--- Source texts of formatted documents ---
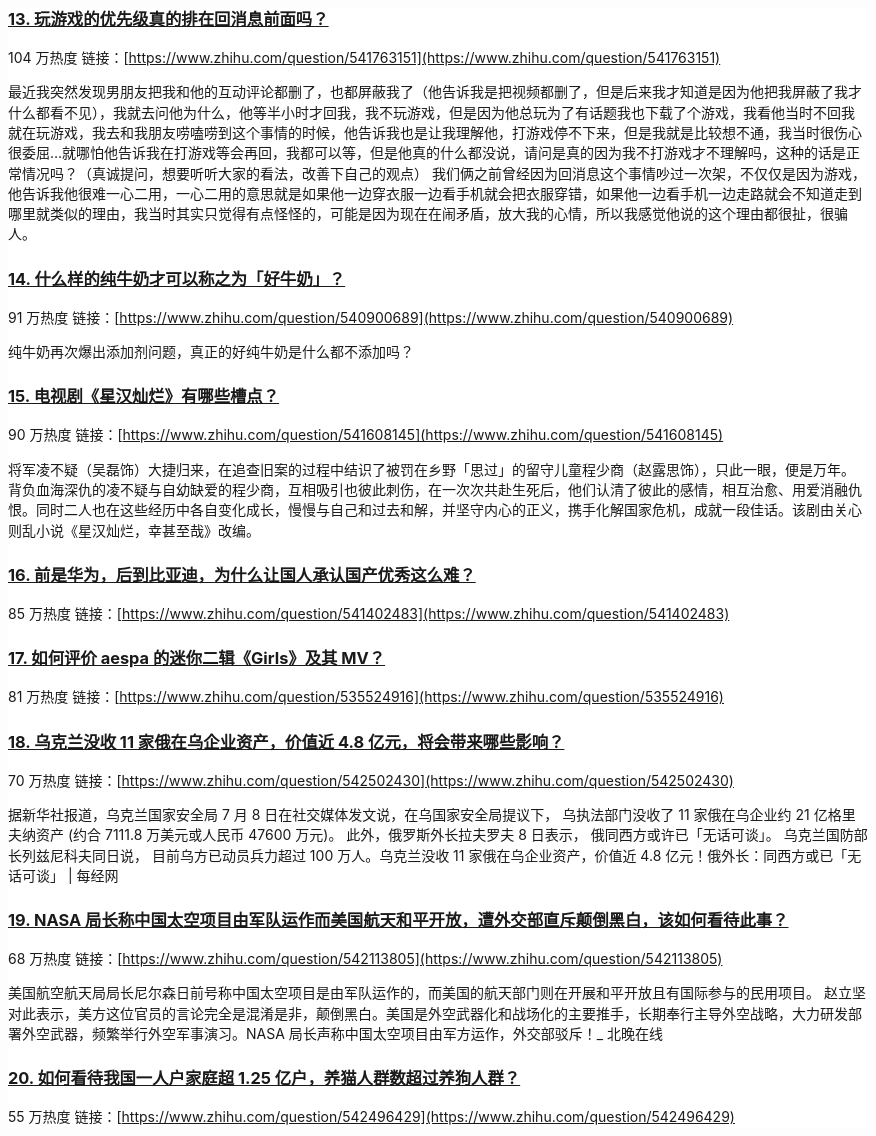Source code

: ### [13. 玩游戏的优先级真的排在回消息前面吗？](https://www.zhihu.com/question/541763151)
104 万热度 链接：[https://www.zhihu.com/question/541763151](https://www.zhihu.com/question/541763151)

最近我突然发现男朋友把我和他的互动评论都删了，也都屏蔽我了（他告诉我是把视频都删了，但是后来我才知道是因为他把我屏蔽了我才什么都看不见），我就去问他为什么，他等半小时才回我，我不玩游戏，但是因为他总玩为了有话题我也下载了个游戏，我看他当时不回我就在玩游戏，我去和我朋友唠嗑唠到这个事情的时候，他告诉我也是让我理解他，打游戏停不下来，但是我就是比较想不通，我当时很伤心很委屈…就哪怕他告诉我在打游戏等会再回，我都可以等，但是他真的什么都没说，请问是真的因为我不打游戏才不理解吗，这种的话是正常情况吗？（真诚提问，想要听听大家的看法，改善下自己的观点） 我们俩之前曾经因为回消息这个事情吵过一次架，不仅仅是因为游戏，他告诉我他很难一心二用，一心二用的意思就是如果他一边穿衣服一边看手机就会把衣服穿错，如果他一边看手机一边走路就会不知道走到哪里就类似的理由，我当时其实只觉得有点怪怪的，可能是因为现在在闹矛盾，放大我的心情，所以我感觉他说的这个理由都很扯，很骗人。

### [14. 什么样的纯牛奶才可以称之为「好牛奶」？](https://www.zhihu.com/question/540900689)
91 万热度 链接：[https://www.zhihu.com/question/540900689](https://www.zhihu.com/question/540900689)

纯牛奶再次爆出添加剂问题，真正的好纯牛奶是什么都不添加吗？

### [15. 电视剧《星汉灿烂》有哪些槽点？](https://www.zhihu.com/question/541608145)
90 万热度 链接：[https://www.zhihu.com/question/541608145](https://www.zhihu.com/question/541608145)

将军凌不疑（吴磊饰）大捷归来，在追查旧案的过程中结识了被罚在乡野「思过」的留守儿童程少商（赵露思饰），只此一眼，便是万年。背负血海深仇的凌不疑与自幼缺爱的程少商，互相吸引也彼此刺伤，在一次次共赴生死后，他们认清了彼此的感情，相互治愈、用爱消融仇恨。同时二人也在这些经历中各自变化成长，慢慢与自己和过去和解，并坚守内心的正义，携手化解国家危机，成就一段佳话。该剧由关心则乱小说《星汉灿烂，幸甚至哉》改编。

### [16. 前是华为，后到比亚迪，为什么让国人承认国产优秀这么难？](https://www.zhihu.com/question/541402483)
85 万热度 链接：[https://www.zhihu.com/question/541402483](https://www.zhihu.com/question/541402483)



### [17. 如何评价 aespa 的迷你二辑《Girls》及其 MV？](https://www.zhihu.com/question/535524916)
81 万热度 链接：[https://www.zhihu.com/question/535524916](https://www.zhihu.com/question/535524916)



### [18. 乌克兰没收 11 家俄在乌企业资产，价值近 4.8 亿元，将会带来哪些影响？](https://www.zhihu.com/question/542502430)
70 万热度 链接：[https://www.zhihu.com/question/542502430](https://www.zhihu.com/question/542502430)

据新华社报道，乌克兰国家安全局 7 月 8 日在社交媒体发文说，在乌国家安全局提议下， 乌执法部门没收了 11 家俄在乌企业约 21 亿格里夫纳资产 (约合 7111.8 万美元或人民币 47600 万元)。 此外，俄罗斯外长拉夫罗夫 8 日表示， 俄同西方或许已「无话可谈」。 乌克兰国防部长列兹尼科夫同日说， 目前乌方已动员兵力超过 100 万人。乌克兰没收 11 家俄在乌企业资产，价值近 4.8 亿元！俄外长：同西方或已「无话可谈」 | 每经网

### [19. NASA 局长称中国太空项目由军队运作而美国航天和平开放，遭外交部直斥颠倒黑白，该如何看待此事？](https://www.zhihu.com/question/542113805)
68 万热度 链接：[https://www.zhihu.com/question/542113805](https://www.zhihu.com/question/542113805)

美国航空航天局局长尼尔森日前号称中国太空项目是由军队运作的，而美国的航天部门则在开展和平开放且有国际参与的民用项目。 赵立坚对此表示，美方这位官员的言论完全是混淆是非，颠倒黑白。美国是外空武器化和战场化的主要推手，长期奉行主导外空战略，大力研发部署外空武器，频繁举行外空军事演习。NASA 局长声称中国太空项目由军方运作，外交部驳斥！_ 北晚在线

### [20. 如何看待我国一人户家庭超 1.25 亿户，养猫人群数超过养狗人群？](https://www.zhihu.com/question/542496429)
55 万热度 链接：[https://www.zhihu.com/question/542496429](https://www.zhihu.com/question/542496429)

--- ACTIVITY ---
An exact, image-free transcription of all the records above is needed.

--- SOLUTION BELOW ---
Source code

: ### [13. 玩游戏的优先级真的排在回消息前面吗？](https://www.zhihu.com/question/541763151)
104 万热度 链接：[https://www.zhihu.com/question/541763151](https://www.zhihu.com/question/541763151)

最近我突然发现男朋友把我和他的互动评论都删了，也都屏蔽我了（他告诉我是把视频都删了，但是后来我才知道是因为他把我屏蔽了我才什么都看不见），我就去问他为什么，他等半小时才回我，我不玩游戏，但是因为他总玩为了有话题我也下载了个游戏，我看他当时不回我就在玩游戏，我去和我朋友唠嗑唠到这个事情的时候，他告诉我也是让我理解他，打游戏停不下来，但是我就是比较想不通，我当时很伤心很委屈…就哪怕他告诉我在打游戏等会再回，我都可以等，但是他真的什么都没说，请问是真的因为我不打游戏才不理解吗，这种的话是正常情况吗？（真诚提问，想要听听大家的看法，改善下自己的观点） 我们俩之前曾经因为回消息这个事情吵过一次架，不仅仅是因为游戏，他告诉我他很难一心二用，一心二用的意思就是如果他一边穿衣服一边看手机就会把衣服穿错，如果他一边看手机一边走路就会不知道走到哪里就类似的理由，我当时其实只觉得有点怪怪的，可能是因为现在在闹矛盾，放大我的心情，所以我感觉他说的这个理由都很扯，很骗人。

### [14. 什么样的纯牛奶才可以称之为「好牛奶」？](https://www.zhihu.com/question/540900689)
91 万热度 链接：[https://www.zhihu.com/question/540900689](https://www.zhihu.com/question/540900689)

纯牛奶再次爆出添加剂问题，真正的好纯牛奶是什么都不添加吗？

### [15. 电视剧《星汉灿烂》有哪些槽点？](https://www.zhihu.com/question/541608145)
90 万热度 链接：[https://www.zhihu.com/question/541608145](https://www.zhihu.com/question/541608145)

将军凌不疑（吴磊饰）大捷归来，在追查旧案的过程中结识了被罚在乡野「思过」的留守儿童程少商（赵露思饰），只此一眼，便是万年。背负血海深仇的凌不疑与自幼缺爱的程少商，互相吸引也彼此刺伤，在一次次共赴生死后，他们认清了彼此的感情，相互治愈、用爱消融仇恨。同时二人也在这些经历中各自变化成长，慢慢与自己和过去和解，并坚守内心的正义，携手化解国家危机，成就一段佳话。该剧由关心则乱小说《星汉灿烂，幸甚至哉》改编。

### [16. 前是华为，后到比亚迪，为什么让国人承认国产优秀这么难？](https://www.zhihu.com/question/541402483)
85 万热度 链接：[https://www.zhihu.com/question/541402483](https://www.zhihu.com/question/541402483)



### [17. 如何评价 aespa 的迷你二辑《Girls》及其 MV？](https://www.zhihu.com/question/535524916)
81 万热度 链接：[https://www.zhihu.com/question/535524916](https://www.zhihu.com/question/535524916)



### [18. 乌克兰没收 11 家俄在乌企业资产，价值近 4.8 亿元，将会带来哪些影响？](https://www.zhihu.com/question/542502430)
70 万热度 链接：[https://www.zhihu.com/question/542502430](https://www.zhihu.com/question/542502430)

据新华社报道，乌克兰国家安全局 7 月 8 日在社交媒体发文说，在乌国家安全局提议下， 乌执法部门没收了 11 家俄在乌企业约 21 亿格里夫纳资产 (约合 7111.8 万美元或人民币 47600 万元)。 此外，俄罗斯外长拉夫罗夫 8 日表示， 俄同西方或许已「无话可谈」。 乌克兰国防部长列兹尼科夫同日说， 目前乌方已动员兵力超过 100 万人。乌克兰没收 11 家俄在乌企业资产，价值近 4.8 亿元！俄外长：同西方或已「无话可谈」 | 每经网

### [19. NASA 局长称中国太空项目由军队运作而美国航天和平开放，遭外交部直斥颠倒黑白，该如何看待此事？](https://www.zhihu.com/question/542113805)
68 万热度 链接：[https://www.zhihu.com/question/542113805](https://www.zhihu.com/question/542113805)

美国航空航天局局长尼尔森日前号称中国太空项目是由军队运作的，而美国的航天部门则在开展和平开放且有国际参与的民用项目。 赵立坚对此表示，美方这位官员的言论完全是混淆是非，颠倒黑白。美国是外空武器化和战场化的主要推手，长期奉行主导外空战略，大力研发部署外空武器，频繁举行外空军事演习。NASA 局长声称中国太空项目由军方运作，外交部驳斥！_ 北晚在线

### [20. 如何看待我国一人户家庭超 1.25 亿户，养猫人群数超过养狗人群？](https://www.zhihu.com/question/542496429)
55 万热度 链接：[https://www.zhihu.com/question/542496429](https://www.zhihu.com/question/542496429)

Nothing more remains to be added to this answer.